_Exercise brief:_ Omit every picture, then return the listing verbatim.

_Provided information:_
***
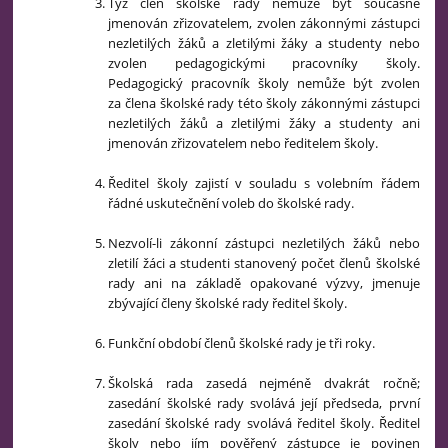
Týž člen školské rady nemůže být současně
jmenován zřizovatelem, zvolen zákonnými zástupci
nezletilých žáků a zletilými žáky a studenty nebo
zvolen pedagogickými pracovníky školy.
Pedagogický pracovník školy nemůže být zvolen
za člena školské rady této školy zákonnými zástupci
nezletilých žáků a zletilými žáky a studenty ani
jmenován zřizovatelem nebo ředitelem školy.
Ředitel školy zajistí v souladu s volebním řádem
řádné uskutečnění voleb do školské rady.
Nezvolí-li zákonní zástupci nezletilých žáků nebo
zletilí žáci a studenti stanovený počet členů školské
rady ani na základě opakované výzvy, jmenuje
zbývající členy školské rady ředitel školy.
Funkční období členů školské rady je tři roky.
Školská rada zasedá nejméně dvakrát ročně;
zasedání školské rady svolává její předseda, první
zasedání školské rady svolává ředitel školy. Ředitel
školy nebo jím pověřený zástupce je povinen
***
_Completed exercise:_
Týž člen školské rady nemůže být současně
jmenován zřizovatelem, zvolen zákonnými zástupci
nezletilých žáků a zletilými žáky a studenty nebo
zvolen pedagogickými pracovníky školy.
Pedagogický pracovník školy nemůže být zvolen
za člena školské rady této školy zákonnými zástupci
nezletilých žáků a zletilými žáky a studenty ani
jmenován zřizovatelem nebo ředitelem školy.
Ředitel školy zajistí v souladu s volebním řádem
řádné uskutečnění voleb do školské rady.
Nezvolí-li zákonní zástupci nezletilých žáků nebo
zletilí žáci a studenti stanovený počet členů školské
rady ani na základě opakované výzvy, jmenuje
zbývající členy školské rady ředitel školy.
Funkční období členů školské rady je tři roky.
Školská rada zasedá nejméně dvakrát ročně;
zasedání školské rady svolává její předseda, první
zasedání školské rady svolává ředitel školy. Ředitel
školy nebo jím pověřený zástupce je povinen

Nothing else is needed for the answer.